Dataset items
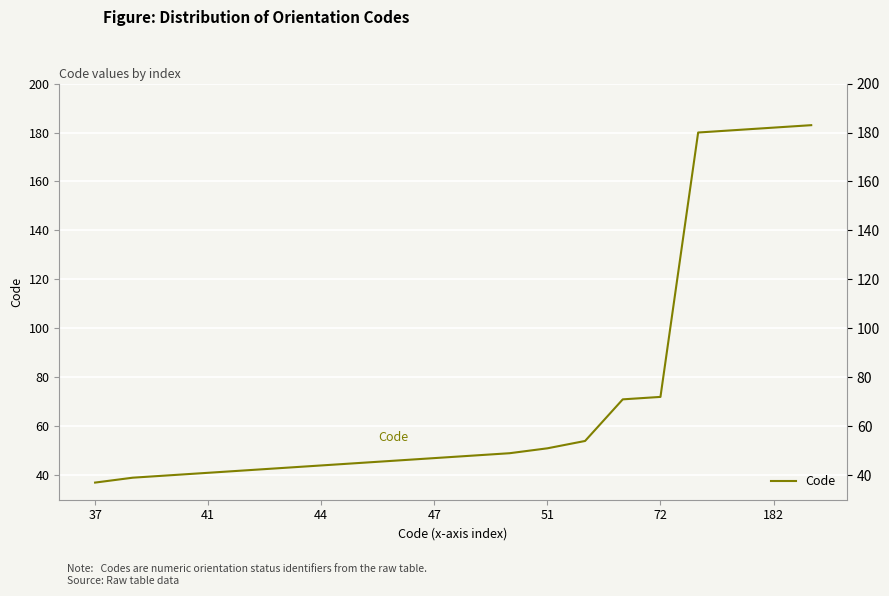

How many values are below 48?

10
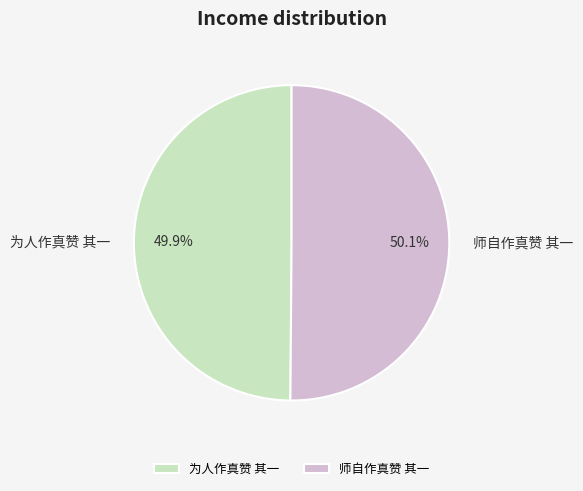

Is it true that 为人作真赞 其一 is 36% of the pie?

False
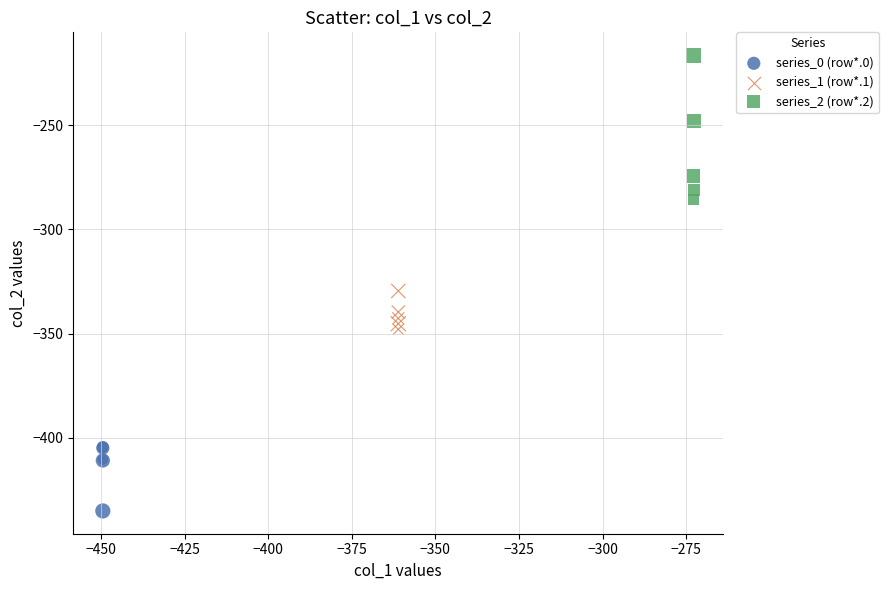

Which series contains the lowest Y value?

series_0 (row*.0)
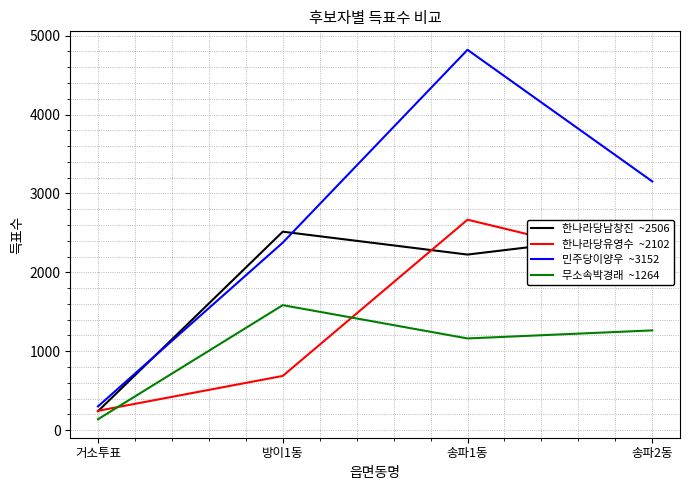

At which category does the chart reach its minimum across all series?

거소투표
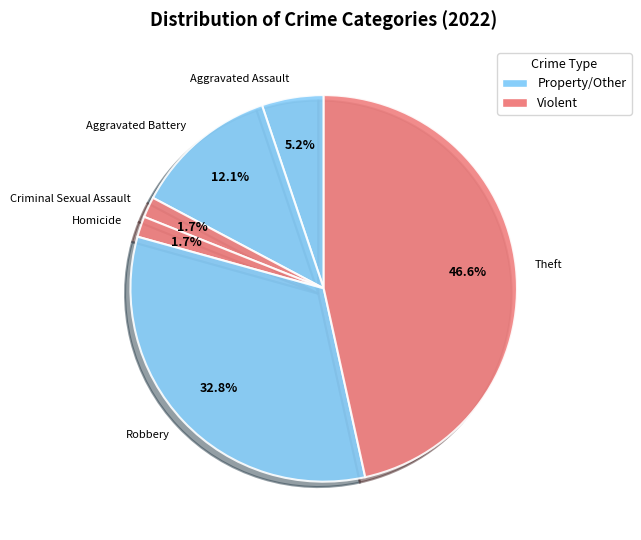

Between Aggravated Battery and Theft, which is larger?

Theft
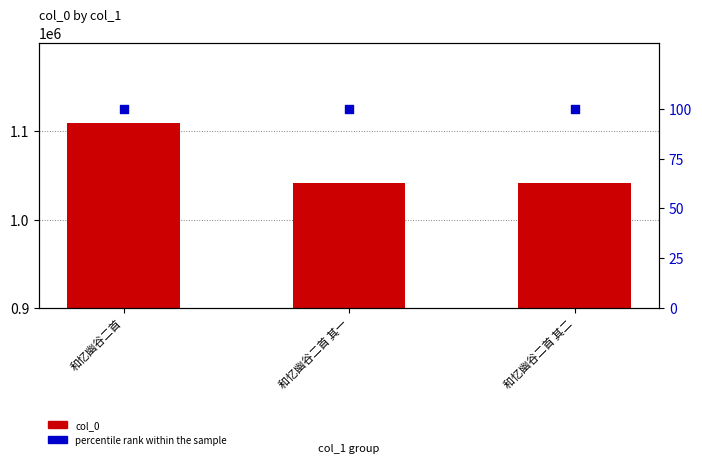

Which series reaches the maximum Y coordinate?

col_0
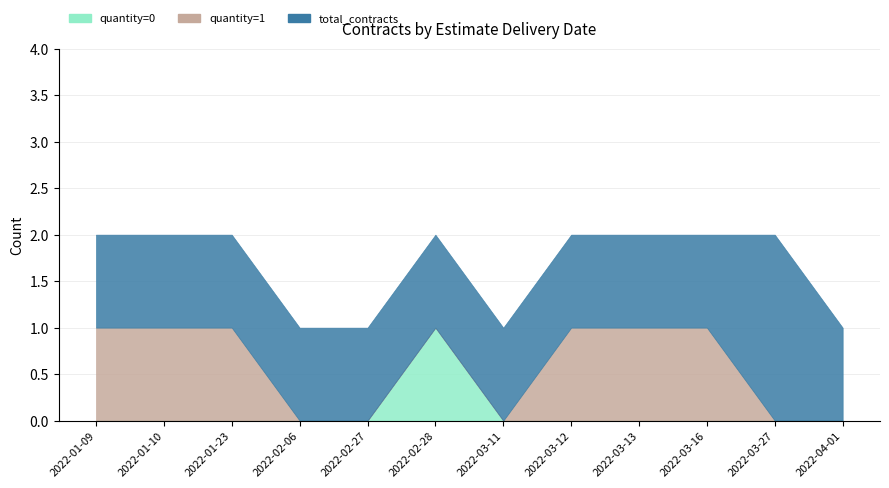

True or false: total_contracts has more than 0 interior local peaks.

True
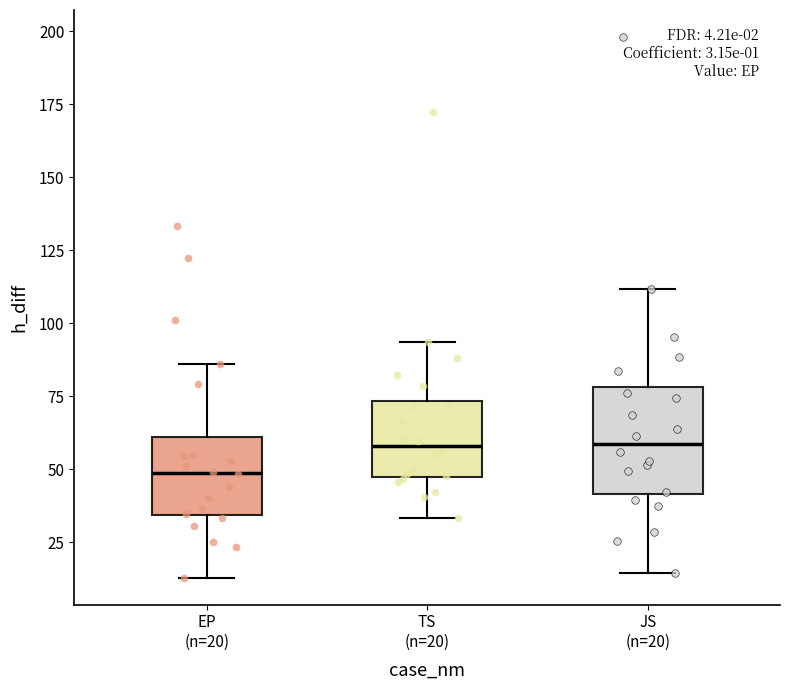

Which box is the tallest, from its lower edge to its upper edge?

JS (n=20)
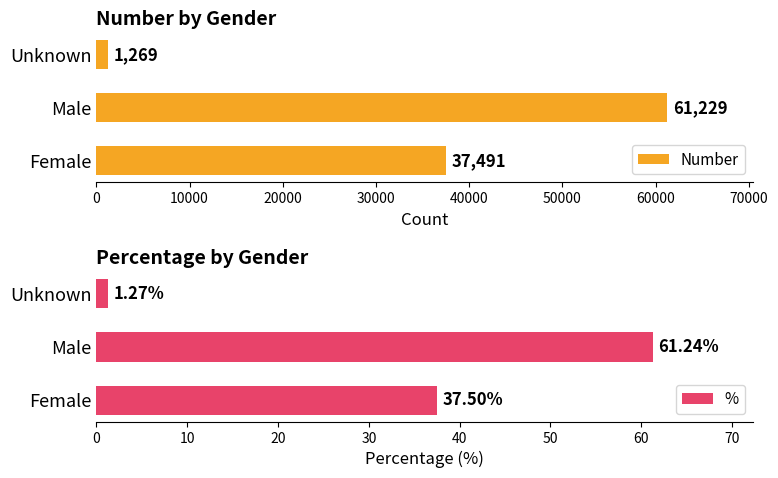

Reading right to left, what are all the values shown in this chart?

Number: 1269.0	61229.0	37491.0
%: 1.3	61.2	37.5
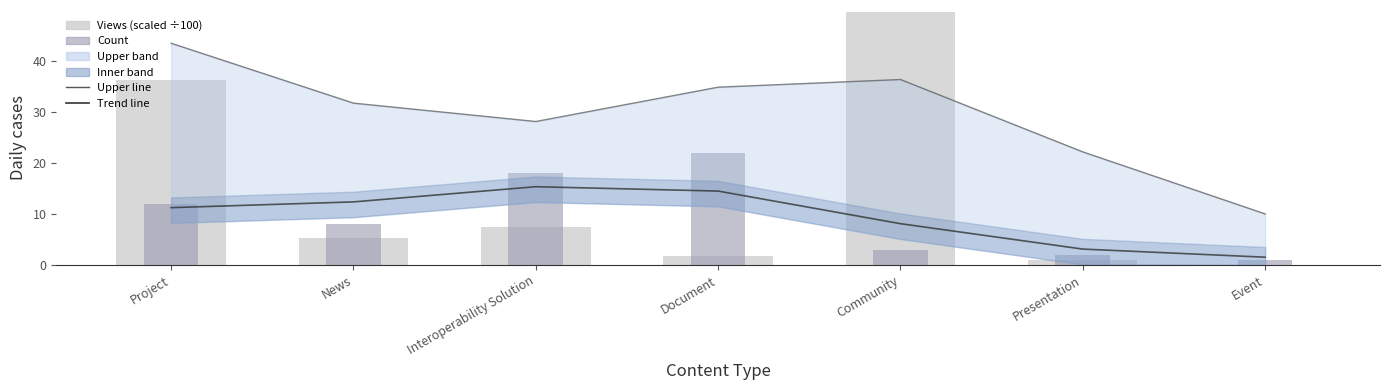

What is the average value of the Trend line series?

9.4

_TASK GOAL_
Reproduce every item above word for word, leaving out the pictures.

_TASK OUTPUT_
How many values are below 48?

10

Is it true that 为人作真赞 其一 is 36% of the pie?

False

Which series contains the lowest Y value?

series_0 (row*.0)

At which category does the chart reach its minimum across all series?

거소투표

Between Aggravated Battery and Theft, which is larger?

Theft

Which series reaches the maximum Y coordinate?

col_0

True or false: total_contracts has more than 0 interior local peaks.

True

Which box is the tallest, from its lower edge to its upper edge?

JS (n=20)

Reading right to left, what are all the values shown in this chart?

Number: 1269.0	61229.0	37491.0
%: 1.3	61.2	37.5

What is the average value of the Trend line series?

9.4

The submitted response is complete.